### INFORMATION SHOWN
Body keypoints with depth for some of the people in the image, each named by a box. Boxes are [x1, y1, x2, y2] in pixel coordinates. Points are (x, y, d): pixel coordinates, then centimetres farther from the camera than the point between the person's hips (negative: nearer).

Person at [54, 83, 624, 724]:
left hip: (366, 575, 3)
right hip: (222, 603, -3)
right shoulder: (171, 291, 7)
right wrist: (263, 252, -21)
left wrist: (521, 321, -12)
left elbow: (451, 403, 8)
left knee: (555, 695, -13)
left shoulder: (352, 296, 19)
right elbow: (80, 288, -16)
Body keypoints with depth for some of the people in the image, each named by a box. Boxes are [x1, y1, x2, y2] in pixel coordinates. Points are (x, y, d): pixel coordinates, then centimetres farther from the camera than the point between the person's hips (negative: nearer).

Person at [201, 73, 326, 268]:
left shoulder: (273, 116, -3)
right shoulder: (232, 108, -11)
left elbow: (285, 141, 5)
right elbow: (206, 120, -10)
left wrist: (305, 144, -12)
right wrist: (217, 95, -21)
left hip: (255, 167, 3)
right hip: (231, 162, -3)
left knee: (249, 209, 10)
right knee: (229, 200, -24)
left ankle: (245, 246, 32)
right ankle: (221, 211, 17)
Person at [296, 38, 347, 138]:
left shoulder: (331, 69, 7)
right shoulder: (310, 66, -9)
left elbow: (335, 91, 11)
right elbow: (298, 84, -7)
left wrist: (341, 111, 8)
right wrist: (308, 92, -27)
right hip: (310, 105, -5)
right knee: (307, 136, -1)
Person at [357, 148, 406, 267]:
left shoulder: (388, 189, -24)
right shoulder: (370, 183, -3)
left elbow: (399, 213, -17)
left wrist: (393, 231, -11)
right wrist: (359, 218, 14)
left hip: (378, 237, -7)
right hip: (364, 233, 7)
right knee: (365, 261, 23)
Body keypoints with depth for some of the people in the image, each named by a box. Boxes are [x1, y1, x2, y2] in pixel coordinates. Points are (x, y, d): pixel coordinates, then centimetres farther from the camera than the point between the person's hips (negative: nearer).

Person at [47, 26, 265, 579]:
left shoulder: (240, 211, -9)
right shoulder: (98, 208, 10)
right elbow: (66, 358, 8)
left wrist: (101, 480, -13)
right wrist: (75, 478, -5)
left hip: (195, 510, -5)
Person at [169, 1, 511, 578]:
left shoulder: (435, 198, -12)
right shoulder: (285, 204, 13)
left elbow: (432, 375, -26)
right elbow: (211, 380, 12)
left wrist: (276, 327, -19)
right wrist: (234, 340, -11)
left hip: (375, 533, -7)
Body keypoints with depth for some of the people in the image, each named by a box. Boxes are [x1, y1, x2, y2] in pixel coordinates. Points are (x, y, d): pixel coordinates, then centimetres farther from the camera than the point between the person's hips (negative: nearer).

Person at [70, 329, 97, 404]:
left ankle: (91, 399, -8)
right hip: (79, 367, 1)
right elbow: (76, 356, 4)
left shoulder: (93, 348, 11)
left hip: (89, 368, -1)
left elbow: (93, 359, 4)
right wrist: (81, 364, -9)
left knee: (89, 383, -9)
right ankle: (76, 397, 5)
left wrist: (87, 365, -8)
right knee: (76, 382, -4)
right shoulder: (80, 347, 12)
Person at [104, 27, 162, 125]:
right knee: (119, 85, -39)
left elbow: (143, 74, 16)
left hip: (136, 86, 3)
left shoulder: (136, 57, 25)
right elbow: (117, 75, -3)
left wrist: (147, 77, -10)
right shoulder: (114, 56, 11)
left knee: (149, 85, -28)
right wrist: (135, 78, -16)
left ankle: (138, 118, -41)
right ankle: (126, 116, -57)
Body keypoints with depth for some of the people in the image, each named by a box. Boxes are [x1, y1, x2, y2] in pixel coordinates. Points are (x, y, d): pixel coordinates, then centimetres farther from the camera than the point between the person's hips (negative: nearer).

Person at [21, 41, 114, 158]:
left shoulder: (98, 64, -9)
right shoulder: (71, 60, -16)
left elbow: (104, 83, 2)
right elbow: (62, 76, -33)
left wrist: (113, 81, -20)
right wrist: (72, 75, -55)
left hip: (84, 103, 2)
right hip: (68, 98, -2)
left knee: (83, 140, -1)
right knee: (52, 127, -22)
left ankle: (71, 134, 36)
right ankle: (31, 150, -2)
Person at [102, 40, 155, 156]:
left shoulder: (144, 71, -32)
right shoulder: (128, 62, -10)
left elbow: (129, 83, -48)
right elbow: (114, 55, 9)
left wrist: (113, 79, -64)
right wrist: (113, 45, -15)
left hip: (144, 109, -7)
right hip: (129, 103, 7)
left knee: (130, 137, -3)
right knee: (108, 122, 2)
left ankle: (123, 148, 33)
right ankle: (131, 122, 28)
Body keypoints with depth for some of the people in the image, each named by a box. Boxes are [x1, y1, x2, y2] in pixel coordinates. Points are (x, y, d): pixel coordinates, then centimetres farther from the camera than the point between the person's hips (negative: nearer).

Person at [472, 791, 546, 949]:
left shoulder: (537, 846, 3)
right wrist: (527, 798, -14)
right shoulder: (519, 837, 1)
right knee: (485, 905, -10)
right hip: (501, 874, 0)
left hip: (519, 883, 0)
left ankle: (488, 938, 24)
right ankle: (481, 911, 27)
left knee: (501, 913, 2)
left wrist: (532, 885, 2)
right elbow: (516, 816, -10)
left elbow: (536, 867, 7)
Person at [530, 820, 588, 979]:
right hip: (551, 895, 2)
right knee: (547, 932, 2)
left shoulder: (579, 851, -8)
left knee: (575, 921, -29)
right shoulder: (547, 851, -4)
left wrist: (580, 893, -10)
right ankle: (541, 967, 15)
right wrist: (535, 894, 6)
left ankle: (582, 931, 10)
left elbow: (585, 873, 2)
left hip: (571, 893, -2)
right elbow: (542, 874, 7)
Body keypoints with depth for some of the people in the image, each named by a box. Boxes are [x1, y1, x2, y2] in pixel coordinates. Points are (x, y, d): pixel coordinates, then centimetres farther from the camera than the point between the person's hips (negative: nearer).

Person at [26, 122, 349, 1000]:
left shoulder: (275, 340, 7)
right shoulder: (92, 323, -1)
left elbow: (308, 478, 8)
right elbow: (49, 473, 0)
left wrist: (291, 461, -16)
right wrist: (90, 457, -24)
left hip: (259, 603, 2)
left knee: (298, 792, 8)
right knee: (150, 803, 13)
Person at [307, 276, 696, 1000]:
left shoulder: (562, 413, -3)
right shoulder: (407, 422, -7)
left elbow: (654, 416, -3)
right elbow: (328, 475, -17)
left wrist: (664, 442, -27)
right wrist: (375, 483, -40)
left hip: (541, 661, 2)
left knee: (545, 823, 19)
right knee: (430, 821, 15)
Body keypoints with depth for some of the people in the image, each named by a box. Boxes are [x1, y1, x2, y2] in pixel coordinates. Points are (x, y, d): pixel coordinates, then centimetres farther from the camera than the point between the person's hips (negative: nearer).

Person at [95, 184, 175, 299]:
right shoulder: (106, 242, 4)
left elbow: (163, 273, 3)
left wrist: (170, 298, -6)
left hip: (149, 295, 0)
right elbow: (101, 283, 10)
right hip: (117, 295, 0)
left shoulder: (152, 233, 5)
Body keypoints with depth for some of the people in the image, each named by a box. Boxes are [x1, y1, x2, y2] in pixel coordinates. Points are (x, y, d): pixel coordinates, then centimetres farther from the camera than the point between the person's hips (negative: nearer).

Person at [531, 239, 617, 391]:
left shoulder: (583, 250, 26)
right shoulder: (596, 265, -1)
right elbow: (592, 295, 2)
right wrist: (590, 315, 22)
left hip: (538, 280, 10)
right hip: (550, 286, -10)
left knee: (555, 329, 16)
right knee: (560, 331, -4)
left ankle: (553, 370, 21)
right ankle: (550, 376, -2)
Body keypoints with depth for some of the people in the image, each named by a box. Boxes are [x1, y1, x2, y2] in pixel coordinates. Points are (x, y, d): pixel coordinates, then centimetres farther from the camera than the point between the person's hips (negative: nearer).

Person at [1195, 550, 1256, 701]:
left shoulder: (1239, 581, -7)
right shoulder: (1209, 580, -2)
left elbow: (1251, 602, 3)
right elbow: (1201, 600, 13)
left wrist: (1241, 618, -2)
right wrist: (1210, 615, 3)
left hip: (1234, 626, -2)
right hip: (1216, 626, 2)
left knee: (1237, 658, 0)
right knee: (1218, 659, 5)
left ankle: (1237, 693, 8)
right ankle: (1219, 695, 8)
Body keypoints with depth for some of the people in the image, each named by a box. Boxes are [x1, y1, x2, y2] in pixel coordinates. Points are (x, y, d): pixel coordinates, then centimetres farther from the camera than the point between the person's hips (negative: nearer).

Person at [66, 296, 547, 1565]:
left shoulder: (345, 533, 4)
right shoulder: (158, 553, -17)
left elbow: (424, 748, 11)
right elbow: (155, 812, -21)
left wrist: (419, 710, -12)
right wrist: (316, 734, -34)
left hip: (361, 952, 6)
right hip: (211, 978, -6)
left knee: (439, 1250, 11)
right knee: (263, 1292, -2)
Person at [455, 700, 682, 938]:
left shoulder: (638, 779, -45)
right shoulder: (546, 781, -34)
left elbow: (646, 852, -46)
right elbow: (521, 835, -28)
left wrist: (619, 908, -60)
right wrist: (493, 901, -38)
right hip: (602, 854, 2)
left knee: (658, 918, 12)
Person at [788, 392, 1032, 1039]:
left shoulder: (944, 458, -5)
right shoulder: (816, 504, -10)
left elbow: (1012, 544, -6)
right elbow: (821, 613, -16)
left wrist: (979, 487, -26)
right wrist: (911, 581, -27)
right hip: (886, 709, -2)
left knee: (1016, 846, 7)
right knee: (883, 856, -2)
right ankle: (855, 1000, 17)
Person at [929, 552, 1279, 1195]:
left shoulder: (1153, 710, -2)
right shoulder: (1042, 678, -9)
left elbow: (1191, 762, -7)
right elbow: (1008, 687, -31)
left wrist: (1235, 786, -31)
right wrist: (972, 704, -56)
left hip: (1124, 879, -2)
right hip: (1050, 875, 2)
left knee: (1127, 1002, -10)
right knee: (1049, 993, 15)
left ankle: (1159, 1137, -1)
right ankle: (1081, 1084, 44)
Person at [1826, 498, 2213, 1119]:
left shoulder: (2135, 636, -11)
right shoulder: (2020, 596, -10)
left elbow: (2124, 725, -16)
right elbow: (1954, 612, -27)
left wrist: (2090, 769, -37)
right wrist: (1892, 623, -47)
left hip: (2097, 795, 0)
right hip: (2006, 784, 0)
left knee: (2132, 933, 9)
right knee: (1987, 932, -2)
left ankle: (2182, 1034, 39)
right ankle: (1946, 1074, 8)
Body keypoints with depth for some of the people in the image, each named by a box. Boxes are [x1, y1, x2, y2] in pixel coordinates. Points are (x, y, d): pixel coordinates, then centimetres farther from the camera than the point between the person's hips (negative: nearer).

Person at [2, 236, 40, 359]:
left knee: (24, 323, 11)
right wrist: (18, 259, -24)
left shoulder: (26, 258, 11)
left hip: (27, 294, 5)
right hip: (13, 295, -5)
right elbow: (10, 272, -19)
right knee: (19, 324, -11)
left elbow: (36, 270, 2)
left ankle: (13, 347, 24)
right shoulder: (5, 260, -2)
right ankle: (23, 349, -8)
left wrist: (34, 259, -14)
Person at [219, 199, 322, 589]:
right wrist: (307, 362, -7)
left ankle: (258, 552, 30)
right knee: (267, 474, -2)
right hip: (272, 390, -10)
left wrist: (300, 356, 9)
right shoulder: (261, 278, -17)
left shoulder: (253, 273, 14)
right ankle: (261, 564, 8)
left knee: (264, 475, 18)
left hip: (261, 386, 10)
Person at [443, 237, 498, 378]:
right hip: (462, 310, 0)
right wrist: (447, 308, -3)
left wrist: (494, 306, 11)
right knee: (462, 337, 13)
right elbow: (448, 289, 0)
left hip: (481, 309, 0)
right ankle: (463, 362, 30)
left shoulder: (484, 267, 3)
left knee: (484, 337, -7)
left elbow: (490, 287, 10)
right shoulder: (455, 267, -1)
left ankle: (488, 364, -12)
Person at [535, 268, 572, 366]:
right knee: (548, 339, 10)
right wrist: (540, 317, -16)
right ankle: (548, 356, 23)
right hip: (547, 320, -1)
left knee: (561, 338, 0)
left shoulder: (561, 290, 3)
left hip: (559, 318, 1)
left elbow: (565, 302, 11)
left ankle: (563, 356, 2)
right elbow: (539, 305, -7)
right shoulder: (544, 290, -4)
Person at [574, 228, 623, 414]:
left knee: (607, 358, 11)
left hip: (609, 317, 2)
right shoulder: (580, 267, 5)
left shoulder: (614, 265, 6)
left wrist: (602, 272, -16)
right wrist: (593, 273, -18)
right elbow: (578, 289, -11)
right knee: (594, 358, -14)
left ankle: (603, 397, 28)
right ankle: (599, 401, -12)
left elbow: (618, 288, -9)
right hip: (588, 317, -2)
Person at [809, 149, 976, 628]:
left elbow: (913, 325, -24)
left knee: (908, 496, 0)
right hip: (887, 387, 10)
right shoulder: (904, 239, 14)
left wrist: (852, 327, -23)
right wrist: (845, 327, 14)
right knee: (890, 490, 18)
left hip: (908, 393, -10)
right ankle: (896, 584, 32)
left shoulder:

### TASK REQUIREMENTS
Retype, character for character, the lines above that begin with the line containing "left elbow: (163, 273, 3)" and end after the line containing "left shoulder: (152, 233, 5)".

### REPLY TO THE EXERCISE
left elbow: (163, 273, 3)
left wrist: (170, 298, -6)
left hip: (149, 295, 0)
right elbow: (101, 283, 10)
right hip: (117, 295, 0)
left shoulder: (152, 233, 5)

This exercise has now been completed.